Stored items
-- Opening Marker --

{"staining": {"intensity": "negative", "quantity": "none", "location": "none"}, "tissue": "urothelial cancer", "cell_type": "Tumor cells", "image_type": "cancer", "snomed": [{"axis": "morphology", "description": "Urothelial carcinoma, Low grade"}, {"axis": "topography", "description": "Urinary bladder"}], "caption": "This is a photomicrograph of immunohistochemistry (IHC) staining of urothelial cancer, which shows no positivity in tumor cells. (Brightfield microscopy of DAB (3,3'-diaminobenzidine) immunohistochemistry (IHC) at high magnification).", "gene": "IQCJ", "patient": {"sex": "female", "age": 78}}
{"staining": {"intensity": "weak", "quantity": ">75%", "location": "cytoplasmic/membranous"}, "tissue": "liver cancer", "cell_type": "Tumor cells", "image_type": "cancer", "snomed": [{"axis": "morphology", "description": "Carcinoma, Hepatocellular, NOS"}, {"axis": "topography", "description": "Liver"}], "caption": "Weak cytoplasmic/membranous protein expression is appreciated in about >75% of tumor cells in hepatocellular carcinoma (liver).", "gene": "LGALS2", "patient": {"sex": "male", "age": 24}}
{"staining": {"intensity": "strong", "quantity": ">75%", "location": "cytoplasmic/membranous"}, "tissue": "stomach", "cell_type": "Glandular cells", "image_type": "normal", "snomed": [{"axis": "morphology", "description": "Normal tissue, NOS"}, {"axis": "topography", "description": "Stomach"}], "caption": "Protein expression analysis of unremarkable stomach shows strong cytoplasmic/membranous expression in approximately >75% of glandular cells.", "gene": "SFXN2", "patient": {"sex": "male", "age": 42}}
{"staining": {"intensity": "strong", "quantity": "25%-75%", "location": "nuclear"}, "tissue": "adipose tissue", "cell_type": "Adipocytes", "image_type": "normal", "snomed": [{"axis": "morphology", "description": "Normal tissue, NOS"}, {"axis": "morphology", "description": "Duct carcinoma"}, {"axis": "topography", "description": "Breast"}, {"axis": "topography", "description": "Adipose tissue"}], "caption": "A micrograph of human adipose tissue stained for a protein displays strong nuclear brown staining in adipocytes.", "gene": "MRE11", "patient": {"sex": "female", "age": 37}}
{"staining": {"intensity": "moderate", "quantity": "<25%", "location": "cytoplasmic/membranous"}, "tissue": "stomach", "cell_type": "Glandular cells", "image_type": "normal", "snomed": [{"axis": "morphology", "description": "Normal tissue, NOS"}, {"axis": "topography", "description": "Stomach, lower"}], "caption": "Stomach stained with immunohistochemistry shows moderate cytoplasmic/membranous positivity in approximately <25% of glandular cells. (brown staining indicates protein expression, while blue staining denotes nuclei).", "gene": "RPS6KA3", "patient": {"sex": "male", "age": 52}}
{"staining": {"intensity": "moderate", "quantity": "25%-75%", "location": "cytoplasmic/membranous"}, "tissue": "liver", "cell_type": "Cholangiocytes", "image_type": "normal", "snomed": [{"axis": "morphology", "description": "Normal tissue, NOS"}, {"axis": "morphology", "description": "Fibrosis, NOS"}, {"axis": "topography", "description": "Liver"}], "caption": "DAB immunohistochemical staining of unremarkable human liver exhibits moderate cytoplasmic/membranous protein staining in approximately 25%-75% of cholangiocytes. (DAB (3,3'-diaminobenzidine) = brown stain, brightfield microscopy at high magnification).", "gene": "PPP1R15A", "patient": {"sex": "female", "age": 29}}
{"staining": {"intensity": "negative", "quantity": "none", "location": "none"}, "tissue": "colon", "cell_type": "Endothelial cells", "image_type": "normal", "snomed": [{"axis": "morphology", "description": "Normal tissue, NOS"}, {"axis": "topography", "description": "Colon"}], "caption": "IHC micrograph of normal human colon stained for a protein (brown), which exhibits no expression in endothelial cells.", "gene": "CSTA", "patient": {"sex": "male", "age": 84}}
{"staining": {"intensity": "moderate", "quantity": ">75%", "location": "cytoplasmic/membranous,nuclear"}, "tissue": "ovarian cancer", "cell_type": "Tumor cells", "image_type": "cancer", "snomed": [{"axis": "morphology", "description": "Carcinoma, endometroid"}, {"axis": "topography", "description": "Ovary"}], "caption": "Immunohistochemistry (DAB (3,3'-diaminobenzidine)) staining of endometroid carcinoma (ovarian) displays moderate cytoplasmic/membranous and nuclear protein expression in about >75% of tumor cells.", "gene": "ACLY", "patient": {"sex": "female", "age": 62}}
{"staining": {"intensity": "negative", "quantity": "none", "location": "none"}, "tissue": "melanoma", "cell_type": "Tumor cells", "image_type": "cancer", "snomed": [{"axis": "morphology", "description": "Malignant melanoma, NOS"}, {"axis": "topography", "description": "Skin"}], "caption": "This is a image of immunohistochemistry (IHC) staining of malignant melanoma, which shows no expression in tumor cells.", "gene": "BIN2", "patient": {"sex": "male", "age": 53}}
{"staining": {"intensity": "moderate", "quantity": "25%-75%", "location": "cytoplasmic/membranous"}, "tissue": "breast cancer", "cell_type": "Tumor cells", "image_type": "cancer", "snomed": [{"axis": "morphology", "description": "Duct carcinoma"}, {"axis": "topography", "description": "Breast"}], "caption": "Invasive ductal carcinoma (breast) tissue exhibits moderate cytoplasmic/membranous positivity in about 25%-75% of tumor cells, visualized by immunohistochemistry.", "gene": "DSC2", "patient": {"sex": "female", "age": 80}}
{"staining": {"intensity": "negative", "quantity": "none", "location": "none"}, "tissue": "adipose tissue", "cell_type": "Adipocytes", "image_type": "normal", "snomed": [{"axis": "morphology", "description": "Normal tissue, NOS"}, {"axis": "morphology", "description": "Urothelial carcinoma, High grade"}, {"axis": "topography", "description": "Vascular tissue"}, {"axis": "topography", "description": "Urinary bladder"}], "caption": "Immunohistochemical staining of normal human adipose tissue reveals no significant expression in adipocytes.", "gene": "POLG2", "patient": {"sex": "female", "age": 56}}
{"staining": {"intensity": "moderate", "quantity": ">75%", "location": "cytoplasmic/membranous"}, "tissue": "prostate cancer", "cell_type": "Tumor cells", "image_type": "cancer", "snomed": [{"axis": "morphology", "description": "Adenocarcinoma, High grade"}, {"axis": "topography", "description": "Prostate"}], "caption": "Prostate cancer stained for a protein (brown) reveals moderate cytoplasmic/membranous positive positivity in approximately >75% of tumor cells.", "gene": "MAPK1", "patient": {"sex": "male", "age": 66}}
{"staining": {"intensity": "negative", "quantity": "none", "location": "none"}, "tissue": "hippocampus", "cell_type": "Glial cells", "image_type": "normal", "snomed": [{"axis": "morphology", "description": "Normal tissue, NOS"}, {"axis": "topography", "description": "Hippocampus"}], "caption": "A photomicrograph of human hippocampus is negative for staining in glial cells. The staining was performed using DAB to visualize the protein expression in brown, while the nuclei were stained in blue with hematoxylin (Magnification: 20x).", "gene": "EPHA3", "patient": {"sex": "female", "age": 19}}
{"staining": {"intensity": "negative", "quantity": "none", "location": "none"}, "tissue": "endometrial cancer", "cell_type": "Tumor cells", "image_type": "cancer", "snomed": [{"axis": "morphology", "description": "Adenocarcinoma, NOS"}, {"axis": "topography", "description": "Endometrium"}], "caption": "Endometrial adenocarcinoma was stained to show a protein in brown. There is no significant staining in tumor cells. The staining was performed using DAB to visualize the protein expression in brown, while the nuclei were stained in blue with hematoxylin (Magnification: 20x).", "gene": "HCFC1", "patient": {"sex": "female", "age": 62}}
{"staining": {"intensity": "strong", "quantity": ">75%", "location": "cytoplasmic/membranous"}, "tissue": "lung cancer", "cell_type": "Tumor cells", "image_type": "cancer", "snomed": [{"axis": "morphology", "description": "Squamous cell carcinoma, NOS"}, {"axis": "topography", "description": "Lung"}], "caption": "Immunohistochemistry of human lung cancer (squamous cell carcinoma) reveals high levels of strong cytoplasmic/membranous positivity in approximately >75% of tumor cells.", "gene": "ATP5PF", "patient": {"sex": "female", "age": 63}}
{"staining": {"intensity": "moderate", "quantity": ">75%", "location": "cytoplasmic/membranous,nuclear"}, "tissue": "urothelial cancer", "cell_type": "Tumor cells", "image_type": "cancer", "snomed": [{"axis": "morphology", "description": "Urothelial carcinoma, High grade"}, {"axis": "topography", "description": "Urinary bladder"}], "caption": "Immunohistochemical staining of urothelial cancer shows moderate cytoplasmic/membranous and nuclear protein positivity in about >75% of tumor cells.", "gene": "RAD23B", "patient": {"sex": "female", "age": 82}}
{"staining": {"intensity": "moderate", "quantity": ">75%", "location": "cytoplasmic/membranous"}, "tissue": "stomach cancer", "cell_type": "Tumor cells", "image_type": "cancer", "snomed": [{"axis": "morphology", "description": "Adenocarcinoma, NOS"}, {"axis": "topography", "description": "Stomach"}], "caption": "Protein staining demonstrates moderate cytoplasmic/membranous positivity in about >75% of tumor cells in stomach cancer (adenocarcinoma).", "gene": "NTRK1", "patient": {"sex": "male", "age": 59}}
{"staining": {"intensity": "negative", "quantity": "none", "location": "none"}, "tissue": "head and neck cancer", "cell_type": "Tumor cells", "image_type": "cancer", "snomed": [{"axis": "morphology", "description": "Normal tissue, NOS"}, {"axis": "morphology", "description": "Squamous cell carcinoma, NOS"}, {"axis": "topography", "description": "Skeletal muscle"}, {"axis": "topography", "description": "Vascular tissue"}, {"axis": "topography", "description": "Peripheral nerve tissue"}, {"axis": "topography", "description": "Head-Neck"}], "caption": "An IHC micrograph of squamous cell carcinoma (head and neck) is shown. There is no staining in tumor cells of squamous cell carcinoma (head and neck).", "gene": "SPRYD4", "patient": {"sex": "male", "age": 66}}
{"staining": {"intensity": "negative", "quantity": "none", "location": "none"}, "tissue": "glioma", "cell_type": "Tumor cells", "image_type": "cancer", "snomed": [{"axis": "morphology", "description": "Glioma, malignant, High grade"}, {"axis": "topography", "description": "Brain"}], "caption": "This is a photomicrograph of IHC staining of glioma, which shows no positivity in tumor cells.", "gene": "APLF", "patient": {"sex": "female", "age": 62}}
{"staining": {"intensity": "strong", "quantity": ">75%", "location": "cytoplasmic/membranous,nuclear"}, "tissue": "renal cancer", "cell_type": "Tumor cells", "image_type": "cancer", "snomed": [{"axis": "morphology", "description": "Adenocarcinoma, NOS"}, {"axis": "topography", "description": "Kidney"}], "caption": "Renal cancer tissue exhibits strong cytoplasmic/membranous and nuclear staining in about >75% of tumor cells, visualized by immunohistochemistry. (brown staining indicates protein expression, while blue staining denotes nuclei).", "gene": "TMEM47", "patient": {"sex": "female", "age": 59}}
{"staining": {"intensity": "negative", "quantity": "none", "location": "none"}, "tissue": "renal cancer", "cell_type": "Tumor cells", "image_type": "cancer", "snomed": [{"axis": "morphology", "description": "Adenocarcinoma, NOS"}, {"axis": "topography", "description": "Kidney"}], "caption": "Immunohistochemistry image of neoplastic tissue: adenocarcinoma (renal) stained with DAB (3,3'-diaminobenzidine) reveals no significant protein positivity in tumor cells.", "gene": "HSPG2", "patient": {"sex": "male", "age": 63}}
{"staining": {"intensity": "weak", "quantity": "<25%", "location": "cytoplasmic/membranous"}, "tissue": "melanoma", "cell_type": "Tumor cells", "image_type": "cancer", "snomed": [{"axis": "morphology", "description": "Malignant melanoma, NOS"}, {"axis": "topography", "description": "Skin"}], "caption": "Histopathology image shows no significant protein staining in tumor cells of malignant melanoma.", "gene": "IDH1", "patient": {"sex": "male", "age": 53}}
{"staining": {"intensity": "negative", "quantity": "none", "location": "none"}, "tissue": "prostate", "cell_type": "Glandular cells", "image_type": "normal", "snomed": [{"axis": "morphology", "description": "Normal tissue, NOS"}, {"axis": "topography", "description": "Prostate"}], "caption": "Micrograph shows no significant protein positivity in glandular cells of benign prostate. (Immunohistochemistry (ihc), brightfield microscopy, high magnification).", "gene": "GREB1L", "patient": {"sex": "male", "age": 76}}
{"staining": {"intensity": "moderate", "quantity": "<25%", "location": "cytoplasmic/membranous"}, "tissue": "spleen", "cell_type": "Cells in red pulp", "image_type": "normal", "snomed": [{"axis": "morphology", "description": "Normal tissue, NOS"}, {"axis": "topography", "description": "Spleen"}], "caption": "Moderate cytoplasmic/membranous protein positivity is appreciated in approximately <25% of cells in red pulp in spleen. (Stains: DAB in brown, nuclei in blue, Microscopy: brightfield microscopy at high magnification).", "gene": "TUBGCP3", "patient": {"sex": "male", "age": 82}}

-- Closing Marker --

## Description of the task:
Report each line above that includes the string "stomach".

## Your solution:
{"staining": {"intensity": "strong", "quantity": ">75%", "location": "cytoplasmic/membranous"}, "tissue": "stomach", "cell_type": "Glandular cells", "image_type": "normal", "snomed": [{"axis": "morphology", "description": "Normal tissue, NOS"}, {"axis": "topography", "description": "Stomach"}], "caption": "Protein expression analysis of unremarkable stomach shows strong cytoplasmic/membranous expression in approximately >75% of glandular cells.", "gene": "SFXN2", "patient": {"sex": "male", "age": 42}}
{"staining": {"intensity": "moderate", "quantity": "<25%", "location": "cytoplasmic/membranous"}, "tissue": "stomach", "cell_type": "Glandular cells", "image_type": "normal", "snomed": [{"axis": "morphology", "description": "Normal tissue, NOS"}, {"axis": "topography", "description": "Stomach, lower"}], "caption": "Stomach stained with immunohistochemistry shows moderate cytoplasmic/membranous positivity in approximately <25% of glandular cells. (brown staining indicates protein expression, while blue staining denotes nuclei).", "gene": "RPS6KA3", "patient": {"sex": "male", "age": 52}}
{"staining": {"intensity": "moderate", "quantity": ">75%", "location": "cytoplasmic/membranous"}, "tissue": "stomach cancer", "cell_type": "Tumor cells", "image_type": "cancer", "snomed": [{"axis": "morphology", "description": "Adenocarcinoma, NOS"}, {"axis": "topography", "description": "Stomach"}], "caption": "Protein staining demonstrates moderate cytoplasmic/membranous positivity in about >75% of tumor cells in stomach cancer (adenocarcinoma).", "gene": "NTRK1", "patient": {"sex": "male", "age": 59}}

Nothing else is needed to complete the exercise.